Dom Eurico dos Santos Veloso
Arcebispo Emérito de Juiz de Fora (MG)
A liturgia do 22º Domingo do Tempo Comum
convida-nos a descobrir a “loucura da cruz”: o acesso a essa vida verdadeira e
plena que Deus nos quer oferecer passa pelo caminho do amor e do dom da vida
(cruz). Unidos à Igreja no Brasil, iniciamos o Mês da Bíblia. Pelo estudo e
pela meditação da Palavra de Deus, reafirmamos a nossa vocação de ser uma
Igreja “Casa da Palavra”.
No encontro com Jesus, somos atraídos para a
missão de testemunhá-lo, renunciando a tudo o que nos impede de segui-lo com
fidelidade.
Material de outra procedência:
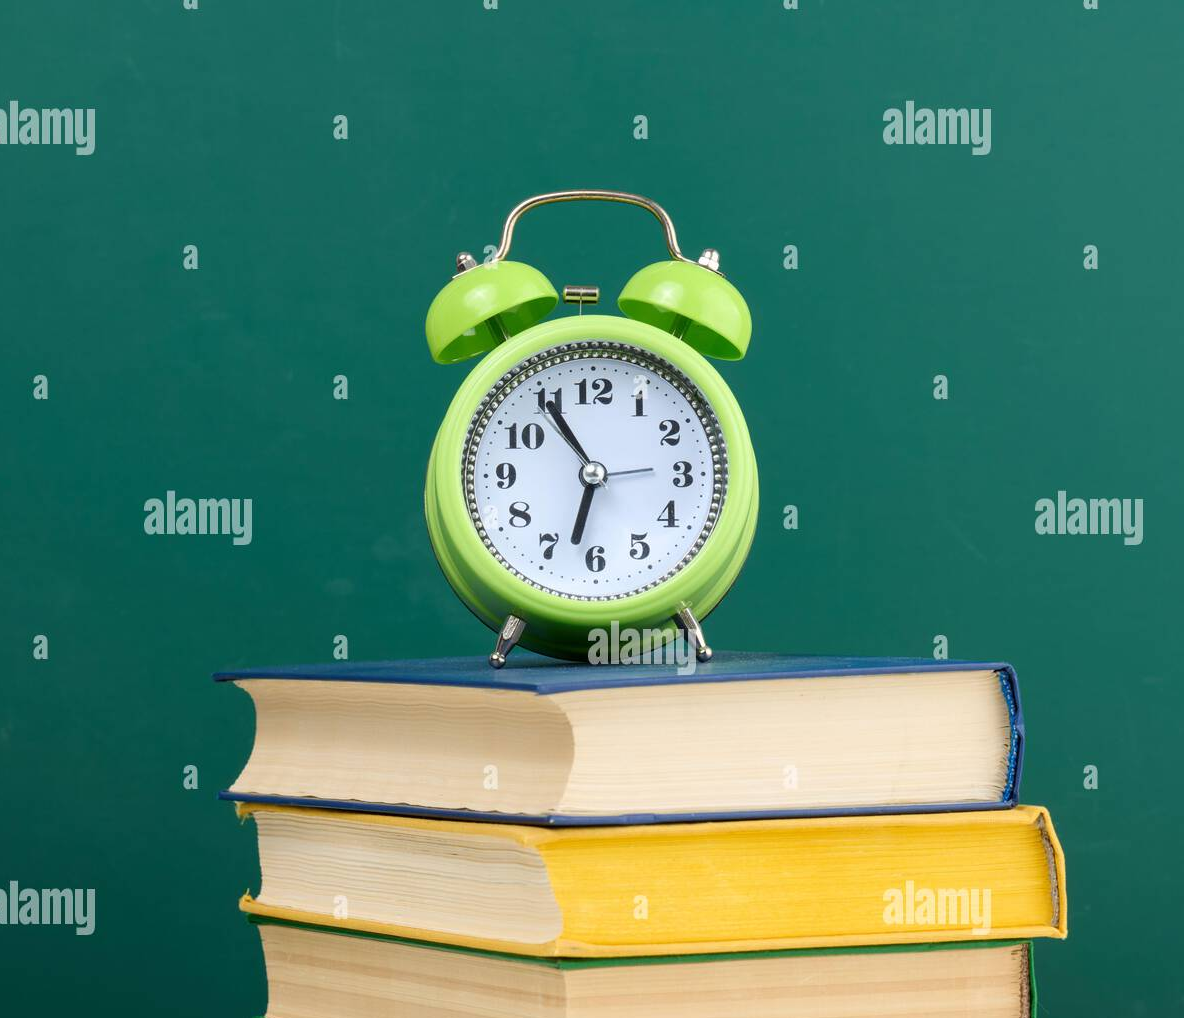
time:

Ele transforma nosso pensar e agir e nos ensina que ganhamos a vida
quando a pomos a serviço do Evangelho. A Palavra de Deus, à qual dedicamos um
carinho especial neste mês de Setembro, ilumine nosso caminho sinodal de
discípulos e discípulas de Cristo.
Na primeira leitura(Jr 20,7-9), um profeta de
Israel (Jeremias) descreve a sua experiência de “cruz”. Seduzido por Deus,
Jeremias colocou toda a sua vida ao serviço de Deus e dos seus projetos. Nesse
“caminho”, ele teve que enfrentar os poderosos e pôr em causa a lógica do
mundo; por isso, conheceu o sofrimento, a solidão, a perseguição… É essa a
experiência de todos aqueles que acolhem a Palavra de Deus no seu coração e
vivem em coerência com os valores de Deus. Esta leitura prepara-nos para a
meditação do Evangelho, contemplamos a “quinta confissão” de Jeremias. O Senhor
o seduziu e ele respondeu sim à vocação: “Deixei-me seduzir”. No entanto, a
vocação tornou-se motivo de sofrimento e de zombaria. O profeta pensa e tenta
desistir, mas não consegue! Sentiu a força ardente da Palavra de Deus, como que
se entranhando em todo seu ser.
A segunda leitura – Rm 12,1-2 – convida os
cristãos a oferecerem toda a sua existência de cada dia a Deus. Paulo garante
que é esse o sacrifício que Deus prefere. O que é que significa oferecer a Deus
toda a existência? Significa, de acordo com Paulo, não nos conformarmos com a
lógica do mundo, aprendermos a discernir os planos de Deus e a viver em
consequência. Diante da graça recebida de Deus, nossa resposta deve ser o novo
relacionamento com ele, o Senhor da vida. Nossa prática diária deveria ser o
espelho daquilo que celebramos.
No Evangelho(Mt 16,21-27), Jesus avisa os
discípulos de que o caminho da vida verdadeira não passa pelos triunfos e
êxitos humanos, mas passa pelo amor e pelo dom da vida (até à morte, se for
necessário). Jesus vai percorrer esse caminho; e quem quiser ser seu discípulo
tem de aceitar percorrer um caminho semelhante. No Evangelho, logo após Pedro
professar a fé dizendo que Jesus é o Cristo e o Filho de Deus (cf. Mt
16,16), Senhor anuncia pela primeira vez a sua Paixão e morte. Jesus se
alinha, assim, aos antigos profetas, como Jeremias, assumindo a vocação
profética e de Messias servo e pobre. Pedro, ouvindo isso, começa a rejeitar
tal condição do Mestre e põe-se a repreendê-lo. Pedro pensava como os homens e
não como Deus. Esperava um messias político-militar. Como seus contemporâneos,
Pedro era incapaz de admitir um Messias vocacionado à doação e à renúncia de si
mesmo até a morte. Jesus, por sua vez, repreende Pedro e convida-lhe a
comportar-se como discípulo, colocando-se atrás do Mestre. O discípulo deve,
como seu Mestre, renunciar à sua vida neste mundo para salvá-la. Renunciar a si
mesmo é a condição para seguir Jesus, é colocar-se no mesmo caminho do Mestre,
o caminho que leva á Cruz. O discípulo não se comporta como o adversário da
Cruz (Satanás), mas se oferece em sacrifício vivo, santo e agradável a Deus! O
discípulo fiel não se conforma com o mundo. Ao contrário, transforma-se,
renovando sua maneira de pensar e de julgar, distinguindo o que é da vontade de
Deus, o que é bom, o que agrada a Deus, o que é perfeito.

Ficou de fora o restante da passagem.